Task to complete: Return the lines below exactly, from the first line to the line that contains "(361, 604) none". Leave out pictures.

(Modification records)

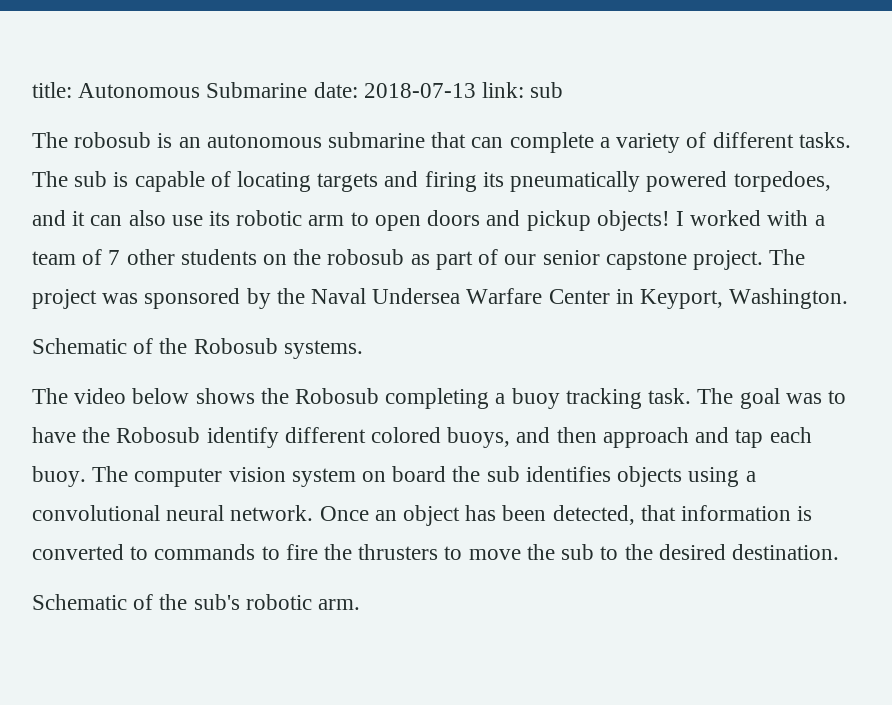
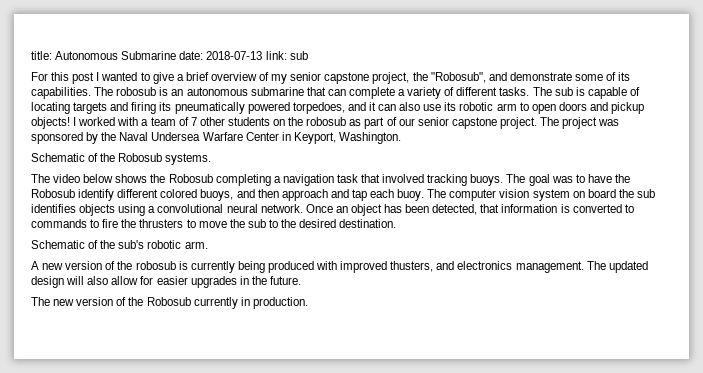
(564, 90) none -> [31,72,631,84] [31,87,91,99] For this post I wanted to give a brief overview of my senior capstone project, the "Robosub", and demonstrate some of its capabilities.
[511,388,692,409] buoy tracking task. -> [282,174,504,186] navigation task that involved tracking buoys.
(361, 604) none -> [31,261,648,273] [31,276,301,288] [31,297,308,309] // A new version of the robosub is currently being produced with improved thusters, and electronics management. The updated design will also allow for easier upgrades in the future. // The new version of the Robosub currently in production.

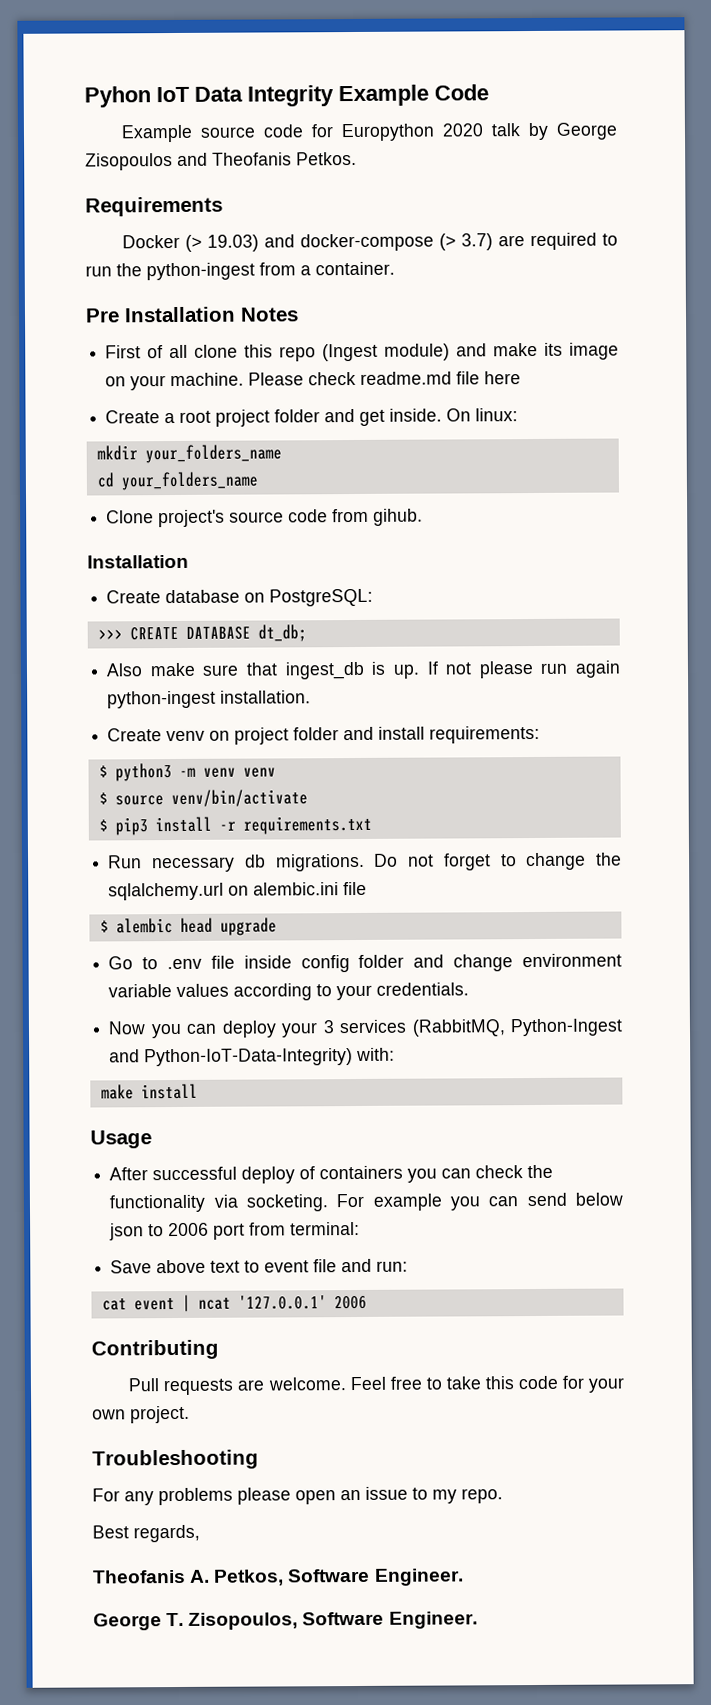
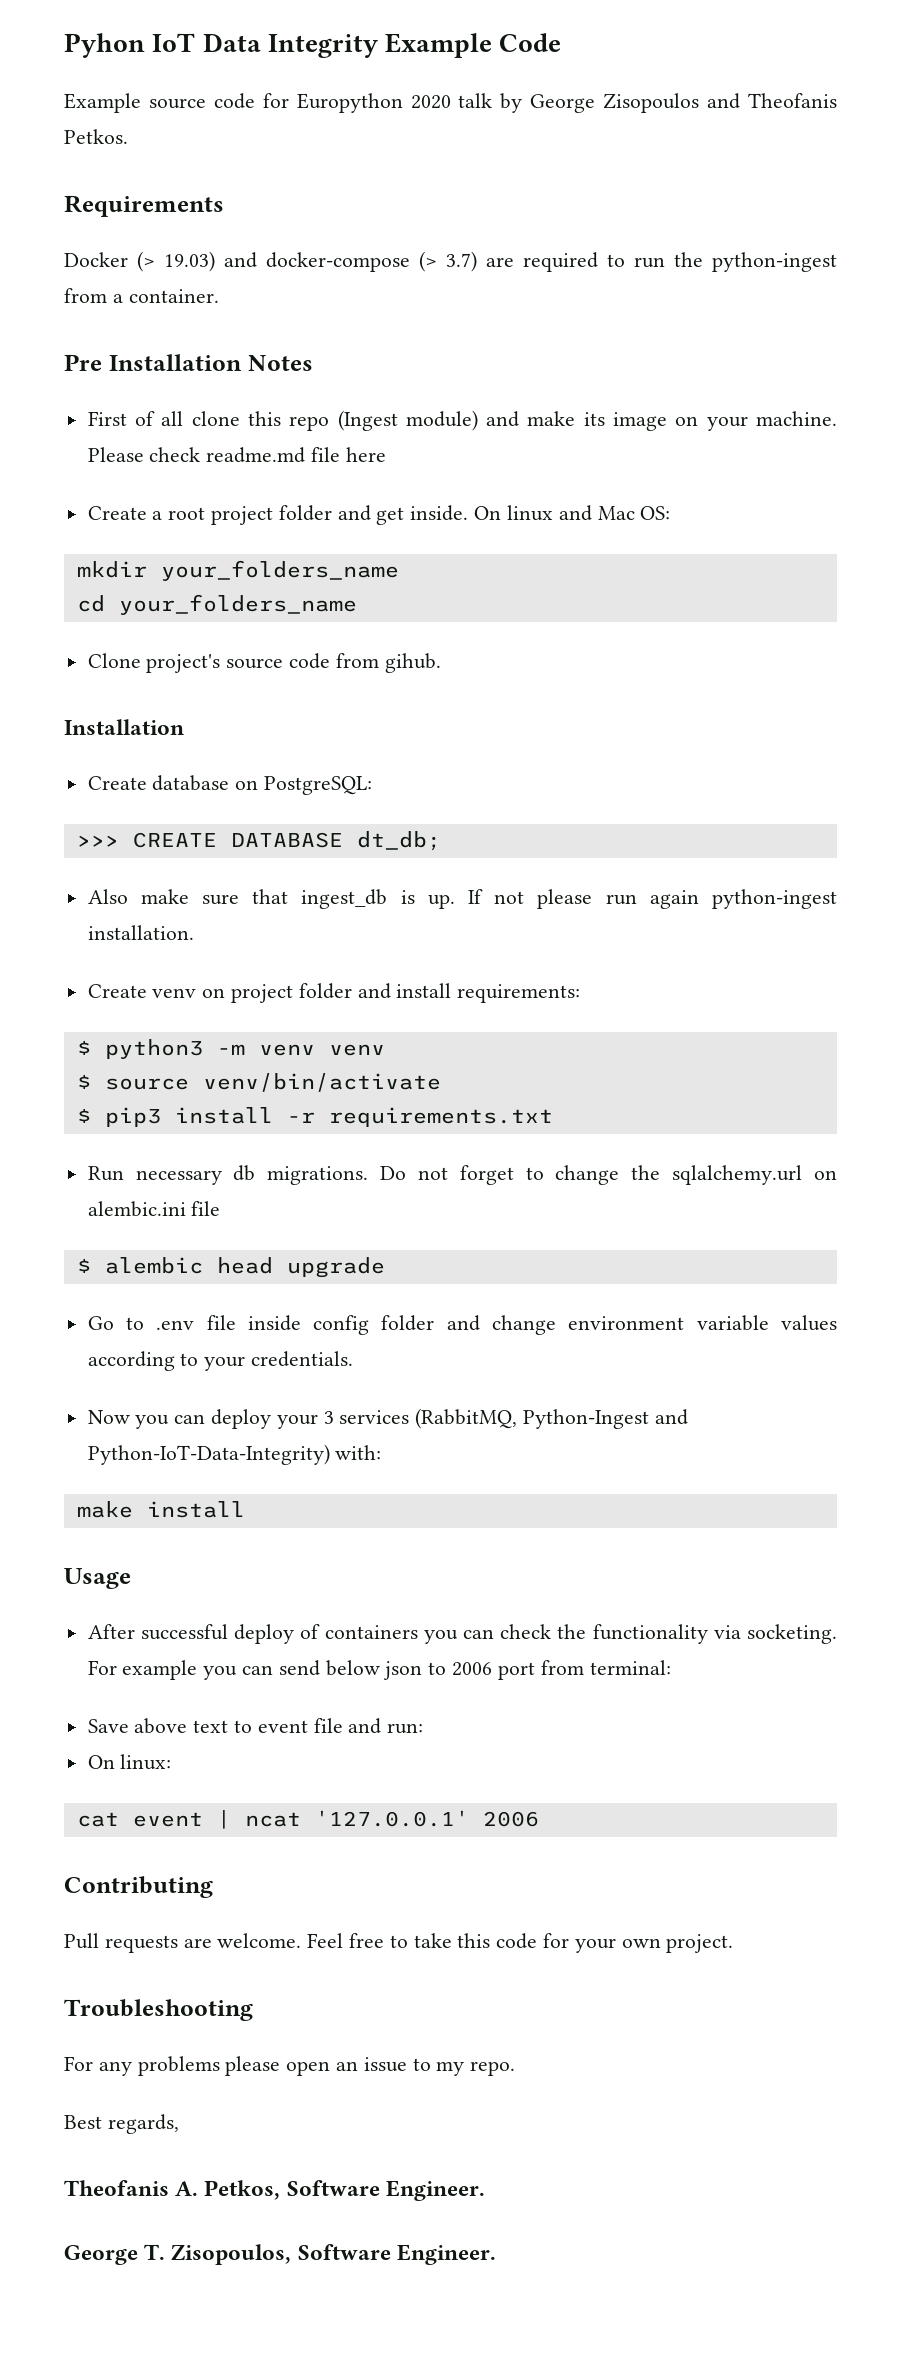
[475,408,519,422] linux: -> [506,505,671,521] linux and Mac OS:
(409, 1266) none -> [87,1754,172,1770] // On linux:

Completed exercise:
(564, 90) none -> [31,72,631,84] [31,87,91,99] For this post I wanted to give a brief overview of my senior capstone project, the "Robosub", and demonstrate some of its capabilities.
[511,388,692,409] buoy tracking task. -> [282,174,504,186] navigation task that involved tracking buoys.
(361, 604) none -> [31,261,648,273] [31,276,301,288] [31,297,308,309] // A new version of the robosub is currently being produced with improved thusters, and electronics management. The updated design will also allow for easier upgrades in the future. // The new version of the Robosub currently in production.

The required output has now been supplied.